En janvier, trois jeunes hommes de Saint-Denis de 18 ans à 22 ans sont arrêtés par la sûreté territoriale pour cette agression. À leur procès, ils expliquent s’être vu promettre 2 500 euros chacun par un mystérieux commanditaire dont ils taisent le nom – un “daron”, un “bledard” – pour frapper une personne qu’ils ne connaissaient pas.
Les images de vidéosurveillance de la ville montrent un homme, non identifié à l’époque, mais aujourd’hui suspecté d’être Mouloud B., désigner du doigt aux exécutants Oriane Filhol au moment où elle sort de sa réunion.
“Il fallait juste taper et rien dire, pas de vol, rien. Moi, pour 2 500 euros, je frappe, même si c’est une femme”, raconte aux enquêteurs celui qui a frappé la victime trentenaire.
La justice a condamné les agresseurs à des peines allant de huit mois de prison avec sursis probatoire à 18 mois de prison dont six avec sursis probatoire.

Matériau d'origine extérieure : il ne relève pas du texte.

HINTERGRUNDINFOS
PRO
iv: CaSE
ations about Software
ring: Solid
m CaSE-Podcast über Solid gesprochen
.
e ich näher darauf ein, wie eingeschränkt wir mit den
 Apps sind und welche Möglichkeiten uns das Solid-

Le tribunal a estimé que deux d’entre eux ne connaissaient pas la qualité d’élue de la victime.
En découvrant les images de vidéosurveillance après son agression, Oriane Filhol croit reconnaître dans le donneur d’ordres, Mouloud B., un serial entrepreneur de la ville qui a fait l’objet de plusieurs portraits dans la presse pour son engagement social.
Pas de mobile a priori
Cependant, elle écarte aussitôt cette hypothèse car “cela semblait vraiment trop gros”. “C’est le genre de mec qui est un peu copain avec tout le monde, cela me semblait complètement aberrant que ce soit lui”, raconte-t-elle samedi à l’AFP. “Je l’avais croisé quelques jours après mon agression, il s’était inquiété de mon état de santé, etc.”.
“C’est un entrepreneur de Saint-Denis qui gravite autour de la sphère parapublique, aux confins des sphères publiques et économiques. Il a une boîte d’électricité qui posait des câbles de fibre optique et faisait de la formation de jeunes”, développe le maire (PS) de Saint-Denis, Mathieu Hanotin.
Mais, début mars, le chef d’entreprise vient s’asseoir à côté de l’adjointe à un gala de boxe, pour prendre de ses nouvelles. De but en blanc, son interlocuteur tente de justifier son absence le soir des faits, au conseil d’administration du bailleur social de la ville, dont Oriane Filhol sortait lorsqu’elle a été attaquée.
“Au moment où il s’est assis à côté de moi, j’ai développé l’intime conviction que c’était lui”, relate l’élue, s’apercevant qu’il porte les mêmes chaussures noires à semelle blanche que l’inconnu de la vidéosurveillance.
Sur ses indications, l’enquête est alors relancée et, après des recoupements, Mouloud B. interpellé mercredi matin à son domicile. “Il reconnaît qu’il était présent le soir des faits sur les lieux tout en se disant complètement étranger à l’agression”, indique à l’AFP le parquet de Bobigny.
Le mobile du passage à tabac reste encore nébuleux, la mairie et la victime disant ne pas avoir de litige avec l’entrepreneur. “Tout cela nous apparaît complètement flou et incompréhensible”, résume Mathieu Hanotin, en espérant que l’audience de juin permettra de faire la lumière sur cette affaire.
Selon le ministère de l’Intérieur, les agressions envers les élus devraient augmenter de 15% en 2023, après une hausse de 32% en 2022 (2 265 plaintes et signalements).